**Dataset items**
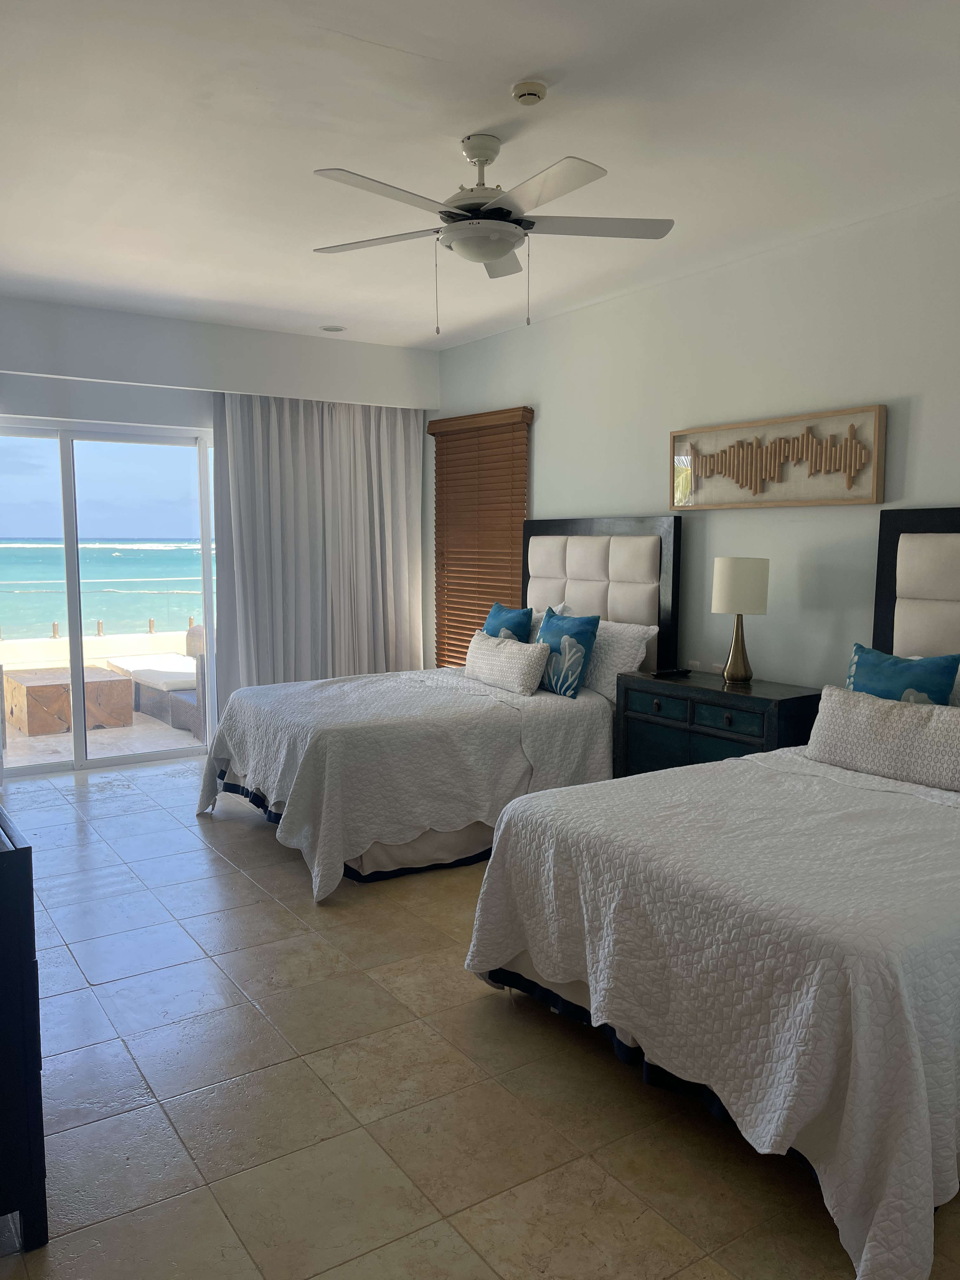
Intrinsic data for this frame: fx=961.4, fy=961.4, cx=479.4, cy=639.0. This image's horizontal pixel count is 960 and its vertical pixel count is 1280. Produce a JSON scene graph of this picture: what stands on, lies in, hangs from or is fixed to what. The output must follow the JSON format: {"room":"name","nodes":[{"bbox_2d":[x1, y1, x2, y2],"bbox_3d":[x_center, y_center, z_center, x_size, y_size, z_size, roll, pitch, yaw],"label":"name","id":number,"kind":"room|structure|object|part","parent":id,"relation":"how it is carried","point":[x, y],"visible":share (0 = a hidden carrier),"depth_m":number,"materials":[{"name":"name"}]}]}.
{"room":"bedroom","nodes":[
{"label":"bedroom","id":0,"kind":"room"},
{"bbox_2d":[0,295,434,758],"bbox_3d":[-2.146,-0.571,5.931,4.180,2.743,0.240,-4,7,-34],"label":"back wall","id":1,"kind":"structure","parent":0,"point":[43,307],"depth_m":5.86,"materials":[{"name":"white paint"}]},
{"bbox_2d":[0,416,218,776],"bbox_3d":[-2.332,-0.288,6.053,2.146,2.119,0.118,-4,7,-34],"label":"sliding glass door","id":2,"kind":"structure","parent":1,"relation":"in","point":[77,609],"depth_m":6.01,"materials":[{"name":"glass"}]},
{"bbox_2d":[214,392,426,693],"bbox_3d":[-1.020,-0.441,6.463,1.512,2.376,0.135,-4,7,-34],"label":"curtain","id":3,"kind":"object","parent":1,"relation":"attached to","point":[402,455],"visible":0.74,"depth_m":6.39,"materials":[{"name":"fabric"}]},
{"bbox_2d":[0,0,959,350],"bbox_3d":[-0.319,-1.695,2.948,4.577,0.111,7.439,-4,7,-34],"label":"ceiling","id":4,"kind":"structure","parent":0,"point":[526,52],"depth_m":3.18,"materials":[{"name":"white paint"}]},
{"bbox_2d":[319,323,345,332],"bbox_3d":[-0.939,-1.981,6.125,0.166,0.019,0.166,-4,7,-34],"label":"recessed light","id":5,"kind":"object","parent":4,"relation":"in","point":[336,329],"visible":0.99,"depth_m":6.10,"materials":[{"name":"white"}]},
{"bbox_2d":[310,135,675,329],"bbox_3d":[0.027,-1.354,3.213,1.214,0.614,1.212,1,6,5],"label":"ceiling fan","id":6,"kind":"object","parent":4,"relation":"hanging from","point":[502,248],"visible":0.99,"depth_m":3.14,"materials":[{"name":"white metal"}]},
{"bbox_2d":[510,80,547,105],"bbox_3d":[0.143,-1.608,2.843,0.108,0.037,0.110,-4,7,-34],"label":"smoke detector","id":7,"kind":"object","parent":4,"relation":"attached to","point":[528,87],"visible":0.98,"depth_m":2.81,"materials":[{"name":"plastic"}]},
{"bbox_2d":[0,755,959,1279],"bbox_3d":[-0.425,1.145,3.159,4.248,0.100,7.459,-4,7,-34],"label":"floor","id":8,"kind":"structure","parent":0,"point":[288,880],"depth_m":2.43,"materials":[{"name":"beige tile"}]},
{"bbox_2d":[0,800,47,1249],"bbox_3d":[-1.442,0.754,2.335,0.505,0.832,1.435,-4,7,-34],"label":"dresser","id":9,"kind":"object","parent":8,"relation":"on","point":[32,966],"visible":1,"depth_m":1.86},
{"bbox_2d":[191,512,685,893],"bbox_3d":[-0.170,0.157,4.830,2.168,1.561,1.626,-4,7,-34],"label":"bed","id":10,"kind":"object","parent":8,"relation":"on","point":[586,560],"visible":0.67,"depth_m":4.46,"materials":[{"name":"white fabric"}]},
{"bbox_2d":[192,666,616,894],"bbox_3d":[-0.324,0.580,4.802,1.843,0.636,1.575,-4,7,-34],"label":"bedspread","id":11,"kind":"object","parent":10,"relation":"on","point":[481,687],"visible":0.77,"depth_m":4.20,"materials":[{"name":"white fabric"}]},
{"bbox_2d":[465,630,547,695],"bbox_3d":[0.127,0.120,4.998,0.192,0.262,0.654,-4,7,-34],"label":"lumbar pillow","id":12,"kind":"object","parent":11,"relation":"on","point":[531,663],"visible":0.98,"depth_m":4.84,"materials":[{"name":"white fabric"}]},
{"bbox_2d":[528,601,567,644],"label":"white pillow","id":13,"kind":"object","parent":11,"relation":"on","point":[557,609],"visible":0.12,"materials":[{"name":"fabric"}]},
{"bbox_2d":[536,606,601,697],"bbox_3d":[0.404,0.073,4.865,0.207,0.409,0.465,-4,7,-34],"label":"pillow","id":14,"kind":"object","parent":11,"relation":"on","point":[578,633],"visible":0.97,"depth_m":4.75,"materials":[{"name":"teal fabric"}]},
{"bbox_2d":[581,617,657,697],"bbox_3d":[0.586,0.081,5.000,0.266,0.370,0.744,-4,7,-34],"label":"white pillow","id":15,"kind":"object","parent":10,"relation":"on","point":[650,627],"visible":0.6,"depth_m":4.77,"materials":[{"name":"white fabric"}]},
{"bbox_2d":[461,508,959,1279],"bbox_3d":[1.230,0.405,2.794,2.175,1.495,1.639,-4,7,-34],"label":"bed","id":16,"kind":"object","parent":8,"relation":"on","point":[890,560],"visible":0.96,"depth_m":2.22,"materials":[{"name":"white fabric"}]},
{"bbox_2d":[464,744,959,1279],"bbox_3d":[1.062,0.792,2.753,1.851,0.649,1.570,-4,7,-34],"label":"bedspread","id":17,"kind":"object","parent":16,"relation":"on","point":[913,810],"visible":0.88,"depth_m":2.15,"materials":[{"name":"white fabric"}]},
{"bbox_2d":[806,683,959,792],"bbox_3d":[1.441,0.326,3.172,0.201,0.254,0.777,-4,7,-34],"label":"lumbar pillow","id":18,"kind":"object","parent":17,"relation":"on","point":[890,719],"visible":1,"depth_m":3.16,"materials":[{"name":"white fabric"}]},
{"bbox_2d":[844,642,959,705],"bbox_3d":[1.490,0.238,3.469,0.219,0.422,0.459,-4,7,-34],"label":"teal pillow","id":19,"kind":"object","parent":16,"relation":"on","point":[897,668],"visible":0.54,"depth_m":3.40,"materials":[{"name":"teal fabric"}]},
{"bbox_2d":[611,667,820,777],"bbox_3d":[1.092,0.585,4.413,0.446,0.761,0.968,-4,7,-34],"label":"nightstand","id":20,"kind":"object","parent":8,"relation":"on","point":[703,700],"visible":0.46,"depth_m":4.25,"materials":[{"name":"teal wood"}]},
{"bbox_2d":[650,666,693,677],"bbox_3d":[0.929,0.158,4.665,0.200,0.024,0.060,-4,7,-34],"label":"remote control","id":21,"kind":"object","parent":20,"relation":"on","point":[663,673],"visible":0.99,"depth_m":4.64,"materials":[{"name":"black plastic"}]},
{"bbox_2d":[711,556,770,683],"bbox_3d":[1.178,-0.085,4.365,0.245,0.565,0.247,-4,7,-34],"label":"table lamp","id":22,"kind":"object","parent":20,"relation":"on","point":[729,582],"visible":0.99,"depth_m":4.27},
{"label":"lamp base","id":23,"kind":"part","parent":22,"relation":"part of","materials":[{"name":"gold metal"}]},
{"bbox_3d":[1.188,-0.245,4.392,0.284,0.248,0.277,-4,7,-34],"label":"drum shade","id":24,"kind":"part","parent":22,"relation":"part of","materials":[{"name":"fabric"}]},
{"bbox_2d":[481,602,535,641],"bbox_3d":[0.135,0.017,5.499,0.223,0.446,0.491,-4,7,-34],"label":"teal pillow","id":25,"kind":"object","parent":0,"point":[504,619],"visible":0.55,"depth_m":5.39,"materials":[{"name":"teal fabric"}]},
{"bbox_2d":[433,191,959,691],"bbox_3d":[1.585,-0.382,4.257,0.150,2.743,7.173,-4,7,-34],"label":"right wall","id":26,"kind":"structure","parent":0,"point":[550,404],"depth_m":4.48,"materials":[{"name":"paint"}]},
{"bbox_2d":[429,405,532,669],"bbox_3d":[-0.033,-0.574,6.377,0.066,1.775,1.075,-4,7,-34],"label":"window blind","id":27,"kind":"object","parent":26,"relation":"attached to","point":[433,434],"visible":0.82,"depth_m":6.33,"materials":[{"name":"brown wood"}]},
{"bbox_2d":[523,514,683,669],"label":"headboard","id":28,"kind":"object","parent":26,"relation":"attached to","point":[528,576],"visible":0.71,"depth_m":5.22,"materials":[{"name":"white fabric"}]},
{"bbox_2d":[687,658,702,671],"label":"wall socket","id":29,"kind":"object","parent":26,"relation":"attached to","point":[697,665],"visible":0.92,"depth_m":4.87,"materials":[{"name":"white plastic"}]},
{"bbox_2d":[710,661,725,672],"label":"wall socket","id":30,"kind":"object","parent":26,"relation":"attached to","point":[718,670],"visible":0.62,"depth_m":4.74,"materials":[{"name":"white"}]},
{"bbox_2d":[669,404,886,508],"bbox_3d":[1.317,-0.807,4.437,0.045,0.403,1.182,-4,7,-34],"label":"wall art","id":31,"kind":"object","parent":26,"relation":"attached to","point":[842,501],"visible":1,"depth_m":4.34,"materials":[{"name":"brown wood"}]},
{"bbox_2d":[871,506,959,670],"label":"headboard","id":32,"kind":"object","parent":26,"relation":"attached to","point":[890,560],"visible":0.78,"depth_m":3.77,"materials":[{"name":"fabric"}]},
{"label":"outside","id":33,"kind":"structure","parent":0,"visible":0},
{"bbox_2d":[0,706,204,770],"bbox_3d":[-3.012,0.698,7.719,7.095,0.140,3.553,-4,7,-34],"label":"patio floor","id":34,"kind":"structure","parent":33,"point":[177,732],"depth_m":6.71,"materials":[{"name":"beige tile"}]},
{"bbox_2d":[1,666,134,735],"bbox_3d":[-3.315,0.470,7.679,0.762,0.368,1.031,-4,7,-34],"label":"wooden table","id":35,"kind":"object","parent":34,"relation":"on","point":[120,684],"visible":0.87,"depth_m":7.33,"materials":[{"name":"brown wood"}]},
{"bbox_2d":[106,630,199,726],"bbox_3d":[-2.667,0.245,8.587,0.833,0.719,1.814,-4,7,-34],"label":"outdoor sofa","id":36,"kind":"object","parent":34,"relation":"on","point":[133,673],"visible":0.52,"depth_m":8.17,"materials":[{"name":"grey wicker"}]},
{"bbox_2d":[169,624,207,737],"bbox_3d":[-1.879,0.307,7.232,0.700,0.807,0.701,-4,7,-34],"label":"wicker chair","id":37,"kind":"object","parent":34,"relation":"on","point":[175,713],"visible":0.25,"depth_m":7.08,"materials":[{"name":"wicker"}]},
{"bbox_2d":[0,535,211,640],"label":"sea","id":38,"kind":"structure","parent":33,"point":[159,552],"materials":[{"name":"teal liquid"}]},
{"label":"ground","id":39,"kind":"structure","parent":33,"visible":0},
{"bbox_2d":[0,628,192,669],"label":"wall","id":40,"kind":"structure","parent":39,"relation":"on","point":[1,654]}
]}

**Work task**
Only the lines that hold the word "bedroom" are wanted; each should be pulled from the records.

**Result of the task**
{"room":"bedroom","nodes":[
{"label":"bedroom","id":0,"kind":"room"},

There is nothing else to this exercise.